• EXTRAIT DE PAGE
S’en suit plusieurs interventions d’exterminateurs afin de trouver la provenance de cette invasion de mouches à drain, mais toujours sans succès. Désormais, son logement est envahi de ces insectes noirs volant, dont les cadavres remplissent le fond des boites et tapissent les rebords des fenêtres.
Les mouches de drains utilisent les canalisations pour se reproduire et peuvent pondre plusieurs centaines d’œufs chacune qui éclosent au bout de quelques jours.
Depuis dix mois, Mme Henrichon est contrainte de dormir sur le canapé de son salon, car les mouches sont encore plus présentes dans sa chambre à coucher. La locataire explique même manger des mouches lors de son sommeil. À cause de l’insalubrité, Ginette Henrichon ne peut même plus cuisiner dans son logement et se nourrit uniquement de repas congelés depuis dix mois.

• TÂCHES À RÉALISER
A) Retapez sans rien changer tout ce qui va de « S’en suit plusieurs » jusqu'à « rebords des fenêtres. » dans l'extrait.
B) Répondez, s'il vous plaît, à ces questions d'après l'extrait :
(i) Combien d'œufs chaque mouche de drain peut-elle pondre ?
(ii) Depuis combien de temps Mme Henrichon dort-elle sur le canapé de son salon ?
(iii) De quoi se nourrit-elle désormais ?
C) D'après l'extrait, pourquoi Mme Henrichon dort-elle sur le canapé de son salon ?

• DONNÉES FOURNIES

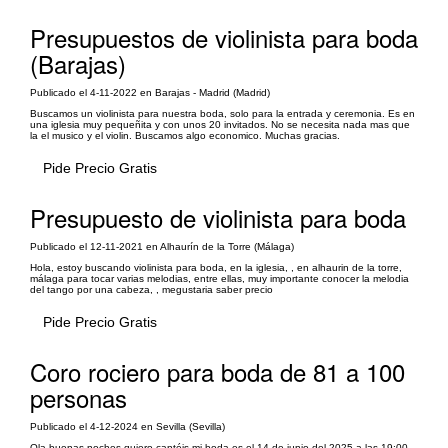
Presupuestos de violinista para boda
(Barajas)
Publicado el 4-11-2022 en Barajas - Madrid (Madrid)
Buscamos un violinista para nuestra boda, solo para la entrada y ceremonia. Es en
una iglesia muy pequeñita y con unos 20 invitados. No se necesita nada mas que
la el musico y el violin. Buscamos algo economico. Muchas gracias.
Pide Precio Gratis
Presupuesto de violinista para boda
Publicado el 12-11-2021 en Alhaurín de la Torre (Málaga)
Hola, estoy buscando violinista para boda, en la iglesia, , en alhaurin de la torre,
málaga para tocar varias melodias, entre ellas, muy importante conocer la melodia
del tango por una cabeza, , megustaria saber precio
Pide Precio Gratis
Coro rociero para boda de 81 a 100
personas
Publicado el 4-12-2024 en Sevilla (Sevilla)
Ola buenas noches quiero cantéis mi boda es el 14 de junio del 2025 a las 19:00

• RÉPONSES PAR POINT
A)
S’en suit plusieurs interventions d’exterminateurs afin de trouver la provenance de cette invasion de mouches à drain, mais toujours sans succès. Désormais, son logement est envahi de ces insectes noirs volant, dont les cadavres remplissent le fond des boites et tapissent les rebords des fenêtres.

B)
(i) Plusieurs centaines d'œufs chacune.
(ii) Depuis dix mois.
(iii) Uniquement de repas congelés.

C) Elle dort sur le canapé parce que les mouches sont encore plus présentes dans sa chambre à coucher.